Chunked Data Shapley: A Scalable Dataset Quality Assessment for Machine Learning
This work addresses the problem of scalable dataset quality assessment for machine learning practitioners, offering a practical solution for large tabular datasets, though it is incremental as it builds on existing Shapley approximations.
The paper tackles the challenge of scaling Data Shapley computations for large datasets by introducing Chunked Data Shapley (C-DaSh), which divides datasets into chunks and uses optimized methods to estimate contributions, achieving speedups of 80x to 2300x while maintaining accuracy in detecting low-quality data.

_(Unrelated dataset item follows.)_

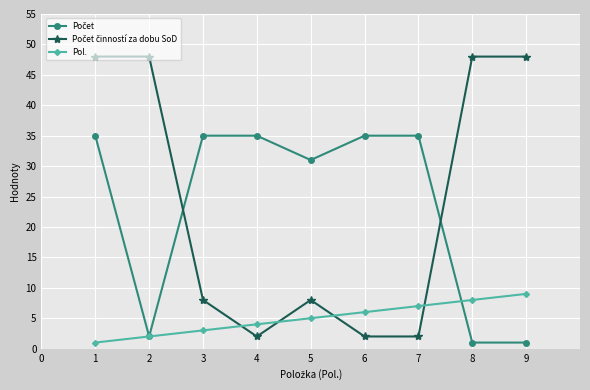

Is it true that Pol. equals 1 at 5?

False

As the volume and diversity of available datasets continue to increase, assessing data quality has become crucial for reliable and efficient Machine Learning analytics. A modern, game-theoretic approach for evaluating data quality is the notion of Data Shapley which quantifies the value of individual data points within a dataset. State-of-the-art methods to scale the NP-hard Shapley computation also face severe challenges when applied to large-scale datasets, limiting their practical use. In this work, we present a Data Shapley approach to identify a dataset's high-quality data tuples, Chunked Data Shapley (C-DaSh). C-DaSh scalably divides the dataset into manageable chunks and estimates the contribution of each chunk using optimized subset selection and single-iteration stochastic gradient descent. This approach drastically reduces computation time while preserving high quality results. We empirically benchmark our method on diverse real-world classification and regression tasks, demonstrating that C-DaSh outperforms existing Shapley approximations in both computational efficiency (achieving speedups between 80x - 2300x) and accuracy in detecting low-quality data regions. Our method enables practical measurement of dataset quality on large tabular datasets, supporting both classification and regression pipelines.